- **Information shown**:
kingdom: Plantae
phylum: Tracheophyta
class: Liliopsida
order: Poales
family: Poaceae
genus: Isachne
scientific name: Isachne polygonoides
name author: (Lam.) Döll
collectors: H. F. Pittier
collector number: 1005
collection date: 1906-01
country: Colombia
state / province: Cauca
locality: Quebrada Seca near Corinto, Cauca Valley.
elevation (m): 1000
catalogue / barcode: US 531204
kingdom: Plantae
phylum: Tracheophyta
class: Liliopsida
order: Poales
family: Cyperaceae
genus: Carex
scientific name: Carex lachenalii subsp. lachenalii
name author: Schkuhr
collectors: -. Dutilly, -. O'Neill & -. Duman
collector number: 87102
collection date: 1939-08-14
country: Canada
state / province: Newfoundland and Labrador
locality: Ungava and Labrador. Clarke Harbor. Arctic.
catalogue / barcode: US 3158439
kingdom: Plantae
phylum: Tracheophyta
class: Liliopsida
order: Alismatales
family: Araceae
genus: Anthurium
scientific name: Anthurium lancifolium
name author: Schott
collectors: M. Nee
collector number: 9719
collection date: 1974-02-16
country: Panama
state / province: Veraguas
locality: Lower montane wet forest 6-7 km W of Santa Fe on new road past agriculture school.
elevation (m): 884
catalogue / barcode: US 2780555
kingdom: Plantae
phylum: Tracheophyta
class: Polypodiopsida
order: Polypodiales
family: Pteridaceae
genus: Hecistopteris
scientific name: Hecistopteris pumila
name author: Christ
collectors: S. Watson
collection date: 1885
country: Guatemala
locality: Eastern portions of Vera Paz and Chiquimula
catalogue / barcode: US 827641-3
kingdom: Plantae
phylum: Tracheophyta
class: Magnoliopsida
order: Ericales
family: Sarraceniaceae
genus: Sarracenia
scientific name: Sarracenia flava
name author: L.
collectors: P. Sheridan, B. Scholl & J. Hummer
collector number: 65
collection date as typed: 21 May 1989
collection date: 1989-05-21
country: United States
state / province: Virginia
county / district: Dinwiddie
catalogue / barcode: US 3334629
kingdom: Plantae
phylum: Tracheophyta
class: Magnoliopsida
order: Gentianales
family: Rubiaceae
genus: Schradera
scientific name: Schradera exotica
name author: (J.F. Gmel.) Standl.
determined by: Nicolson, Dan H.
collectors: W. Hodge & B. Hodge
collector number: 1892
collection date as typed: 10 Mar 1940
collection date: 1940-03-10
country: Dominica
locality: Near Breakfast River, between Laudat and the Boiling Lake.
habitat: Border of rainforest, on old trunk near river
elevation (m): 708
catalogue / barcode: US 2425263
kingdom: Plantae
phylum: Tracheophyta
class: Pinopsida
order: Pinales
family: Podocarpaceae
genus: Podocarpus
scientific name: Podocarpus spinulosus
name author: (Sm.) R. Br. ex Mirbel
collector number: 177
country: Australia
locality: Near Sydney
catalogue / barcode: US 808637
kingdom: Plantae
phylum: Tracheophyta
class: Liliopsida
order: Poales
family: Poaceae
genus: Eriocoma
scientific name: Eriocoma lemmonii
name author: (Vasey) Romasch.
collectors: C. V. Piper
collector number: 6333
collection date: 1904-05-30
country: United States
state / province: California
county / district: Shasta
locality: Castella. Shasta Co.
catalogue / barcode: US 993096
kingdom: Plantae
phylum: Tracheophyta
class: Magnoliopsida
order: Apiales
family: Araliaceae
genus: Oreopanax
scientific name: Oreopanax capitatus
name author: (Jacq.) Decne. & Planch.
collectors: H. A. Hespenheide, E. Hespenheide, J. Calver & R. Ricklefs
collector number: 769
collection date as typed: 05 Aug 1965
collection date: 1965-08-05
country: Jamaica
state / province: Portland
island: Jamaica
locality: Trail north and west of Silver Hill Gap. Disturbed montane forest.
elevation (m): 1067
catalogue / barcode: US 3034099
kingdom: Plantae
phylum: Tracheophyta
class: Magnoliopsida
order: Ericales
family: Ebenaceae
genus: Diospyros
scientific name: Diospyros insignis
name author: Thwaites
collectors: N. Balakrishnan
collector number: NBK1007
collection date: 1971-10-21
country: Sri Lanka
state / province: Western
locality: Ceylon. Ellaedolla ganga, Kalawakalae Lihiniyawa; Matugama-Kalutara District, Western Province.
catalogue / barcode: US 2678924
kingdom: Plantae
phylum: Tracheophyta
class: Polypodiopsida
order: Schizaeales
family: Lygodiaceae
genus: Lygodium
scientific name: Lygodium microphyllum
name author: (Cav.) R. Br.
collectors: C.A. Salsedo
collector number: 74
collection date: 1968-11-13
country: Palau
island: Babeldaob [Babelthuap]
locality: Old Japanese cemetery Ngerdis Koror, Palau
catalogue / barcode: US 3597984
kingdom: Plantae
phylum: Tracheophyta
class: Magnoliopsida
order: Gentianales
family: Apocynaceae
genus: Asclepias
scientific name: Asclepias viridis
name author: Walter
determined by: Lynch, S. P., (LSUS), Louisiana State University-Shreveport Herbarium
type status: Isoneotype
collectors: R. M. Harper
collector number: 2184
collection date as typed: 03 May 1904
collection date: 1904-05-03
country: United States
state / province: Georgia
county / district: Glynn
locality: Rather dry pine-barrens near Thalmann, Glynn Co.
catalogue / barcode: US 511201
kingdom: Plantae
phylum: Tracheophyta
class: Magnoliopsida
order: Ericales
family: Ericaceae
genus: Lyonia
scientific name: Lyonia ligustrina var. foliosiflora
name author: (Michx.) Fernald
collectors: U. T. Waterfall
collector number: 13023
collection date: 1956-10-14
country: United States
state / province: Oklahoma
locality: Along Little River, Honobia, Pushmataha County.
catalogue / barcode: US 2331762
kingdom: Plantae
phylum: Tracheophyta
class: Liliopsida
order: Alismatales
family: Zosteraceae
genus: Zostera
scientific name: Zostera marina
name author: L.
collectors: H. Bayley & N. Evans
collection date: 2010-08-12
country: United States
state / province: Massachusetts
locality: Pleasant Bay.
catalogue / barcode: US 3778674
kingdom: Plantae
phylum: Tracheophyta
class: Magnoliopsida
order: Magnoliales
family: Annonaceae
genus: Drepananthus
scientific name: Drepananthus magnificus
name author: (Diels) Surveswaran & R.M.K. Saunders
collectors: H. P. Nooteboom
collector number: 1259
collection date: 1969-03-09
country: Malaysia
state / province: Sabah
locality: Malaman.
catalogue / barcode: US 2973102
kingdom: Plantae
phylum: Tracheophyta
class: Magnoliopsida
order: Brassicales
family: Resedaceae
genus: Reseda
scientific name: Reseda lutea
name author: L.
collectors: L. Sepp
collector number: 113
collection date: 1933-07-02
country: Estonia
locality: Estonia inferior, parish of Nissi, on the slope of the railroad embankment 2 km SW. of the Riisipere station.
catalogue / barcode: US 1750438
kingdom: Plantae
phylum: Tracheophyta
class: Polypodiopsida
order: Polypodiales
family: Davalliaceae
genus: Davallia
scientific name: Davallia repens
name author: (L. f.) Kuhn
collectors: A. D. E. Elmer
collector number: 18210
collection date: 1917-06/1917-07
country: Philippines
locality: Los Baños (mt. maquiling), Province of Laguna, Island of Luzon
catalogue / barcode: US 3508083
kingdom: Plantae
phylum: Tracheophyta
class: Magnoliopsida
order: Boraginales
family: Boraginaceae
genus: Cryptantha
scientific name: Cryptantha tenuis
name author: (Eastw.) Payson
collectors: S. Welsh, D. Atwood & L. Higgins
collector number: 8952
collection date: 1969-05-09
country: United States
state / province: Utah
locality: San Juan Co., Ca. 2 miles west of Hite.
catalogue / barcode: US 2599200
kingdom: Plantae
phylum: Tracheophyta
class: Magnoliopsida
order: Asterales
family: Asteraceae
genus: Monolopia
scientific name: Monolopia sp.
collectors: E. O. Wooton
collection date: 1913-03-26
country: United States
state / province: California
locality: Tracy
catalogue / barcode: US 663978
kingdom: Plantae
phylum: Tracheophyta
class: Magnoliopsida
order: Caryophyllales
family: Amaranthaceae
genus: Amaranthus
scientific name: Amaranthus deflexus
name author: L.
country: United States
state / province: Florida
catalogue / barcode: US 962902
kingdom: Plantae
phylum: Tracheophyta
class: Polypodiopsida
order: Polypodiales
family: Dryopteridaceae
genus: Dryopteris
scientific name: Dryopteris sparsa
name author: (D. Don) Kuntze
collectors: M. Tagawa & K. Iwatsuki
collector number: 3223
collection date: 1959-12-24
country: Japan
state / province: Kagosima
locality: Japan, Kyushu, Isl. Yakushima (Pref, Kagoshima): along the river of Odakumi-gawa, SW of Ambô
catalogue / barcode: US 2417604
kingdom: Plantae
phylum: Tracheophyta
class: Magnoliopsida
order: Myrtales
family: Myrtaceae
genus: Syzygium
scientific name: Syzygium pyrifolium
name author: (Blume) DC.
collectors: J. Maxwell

- **Challenge**: Duplicate, line for line, the stretch of records from the line containing "country: Guatemala" through the line containing "country: Australia".

- **Answer below**:
country: Guatemala
locality: Eastern portions of Vera Paz and Chiquimula
catalogue / barcode: US 827641-3
kingdom: Plantae
phylum: Tracheophyta
class: Magnoliopsida
order: Ericales
family: Sarraceniaceae
genus: Sarracenia
scientific name: Sarracenia flava
name author: L.
collectors: P. Sheridan, B. Scholl & J. Hummer
collector number: 65
collection date as typed: 21 May 1989
collection date: 1989-05-21
country: United States
state / province: Virginia
county / district: Dinwiddie
catalogue / barcode: US 3334629
kingdom: Plantae
phylum: Tracheophyta
class: Magnoliopsida
order: Gentianales
family: Rubiaceae
genus: Schradera
scientific name: Schradera exotica
name author: (J.F. Gmel.) Standl.
determined by: Nicolson, Dan H.
collectors: W. Hodge & B. Hodge
collector number: 1892
collection date as typed: 10 Mar 1940
collection date: 1940-03-10
country: Dominica
locality: Near Breakfast River, between Laudat and the Boiling Lake.
habitat: Border of rainforest, on old trunk near river
elevation (m): 708
catalogue / barcode: US 2425263
kingdom: Plantae
phylum: Tracheophyta
class: Pinopsida
order: Pinales
family: Podocarpaceae
genus: Podocarpus
scientific name: Podocarpus spinulosus
name author: (Sm.) R. Br. ex Mirbel
collector number: 177
country: Australia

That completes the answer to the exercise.